El alemán sacudió la cabeza, en demostración de una perplejidad absoluta.
– Entonces, no se me ocurre… ¿Es posible que otra persona entregara este conocimiento de embarque al caballero? Importamos de Oriente, y si queremos hacer una compra de muebles en una fecha futura…
Se encogió de hombros e hizo una mueca con la boca, el gesto masculino europeo típico que significaba dos palabras: ¿quién sabe?
Barbara consideró las posibilidades. Lo que el tipo estaba diciendo tenía sentido, desde luego, pero sólo para explicar la presencia del conocimiento de embarque entre las pertenencias de Querashi. Explicar su presencia en el interior de su caja de seguridad iba a exigir un par de saltos mentales más.
– Sí -dijo-. Puede que tenga razón. ¿Le importa que eche una ojeada, ya que estoy aquí? Se me ha metido en la cabeza volver a decorar mi casa.
El alemán asintió mientras daba otro mordisco al pan con queso.
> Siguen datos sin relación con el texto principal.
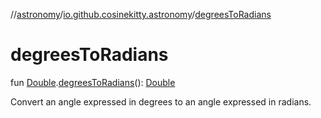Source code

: //[astronomy](../../index.md)/[io.github.cosinekitty.astronomy](index.md)/[degreesToRadians](degrees-to-radians.md)

# degreesToRadians

fun [Double](https://kotlinlang.org/api/latest/jvm/stdlib/kotlin-stdlib/kotlin/-double/index.html).[degreesToRadians](degrees-to-radians.md)(): [Double](https://kotlinlang.org/api/latest/jvm/stdlib/kotlin-stdlib/kotlin/-double/index.html)

Convert an angle expressed in degrees to an angle expressed in radians.

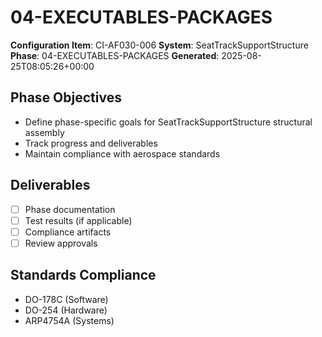 # 04-EXECUTABLES-PACKAGES

**Configuration Item**: CI-AF030-006
**System**: SeatTrackSupportStructure
**Phase**: 04-EXECUTABLES-PACKAGES
**Generated**: 2025-08-25T08:05:26+00:00

## Phase Objectives
- Define phase-specific goals for SeatTrackSupportStructure structural assembly
- Track progress and deliverables
- Maintain compliance with aerospace standards

## Deliverables
- [ ] Phase documentation
- [ ] Test results (if applicable)
- [ ] Compliance artifacts
- [ ] Review approvals

## Standards Compliance
- DO-178C (Software)
- DO-254 (Hardware)
- ARP4754A (Systems)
Introdujo la mano en el escritorio y extrajo un cuaderno de tres anillas, después un segundo, y luego un tercero. Los abrió con una mano, mientras con la otra enrollaba otra lonja de jamón.
Barbara vio que eran catálogos y que contenían de todo, desde muebles de dormitorio hasta lámparas, pasando por baterías de cocina.
– No guardarán efectos en el almacén, ¿verdad? -dijo, y pensó, si no lo hacéis, ¿para qué cono tenéis uno?
– Ya lo creo -contestó el hombre-. Nuestros embarques al por mayor. Están en el almacén.
– Perfecto -dijo Barbara-. ¿Puedo echar un vistazo? Las fotos nunca me dicen nada.
– Tenemos pocas existencias… -dijo, y pareció vacilante por primera vez-. Si puede volver… tal vez el sábado…
– Con una ojeada me bastará -dijo Barbara en tono placentero-. Me gustaría hacerme una idea del tamaño y los materiales antes de tomar una decisión.
El hombre no parecía convencido, pero accedió a regañadientes.
– Si no le importan el polvo y un retrete averiado…
Barbara le aseguró que no (¿qué importaban el polvo y un retrete averiado cuando una iba en busca del tresillo perfecto?), y le siguió por la puerta interior.
No estaba muy segura de qué se esperaba, pero lo que encontró en las entrañas cavernosas del almacén no fueron un estudio para rodar películas «snuff», la grabación en vídeo y en vivo de películas pornográficas, cajas llenas de explosivos o una fábrica de metralletas, Uzi. Lo que encontró fue un almacén de muebles: tres, hileras de sofás, mesas de comedor, butacas, lámparas y camas. Como su acompañante había dicho, las existencias eran escasas, y protegidas con plástico cubierto de polvo. No cabía pensar que los muebles fueran otra cosa. Tal alarde de imaginación era imposible.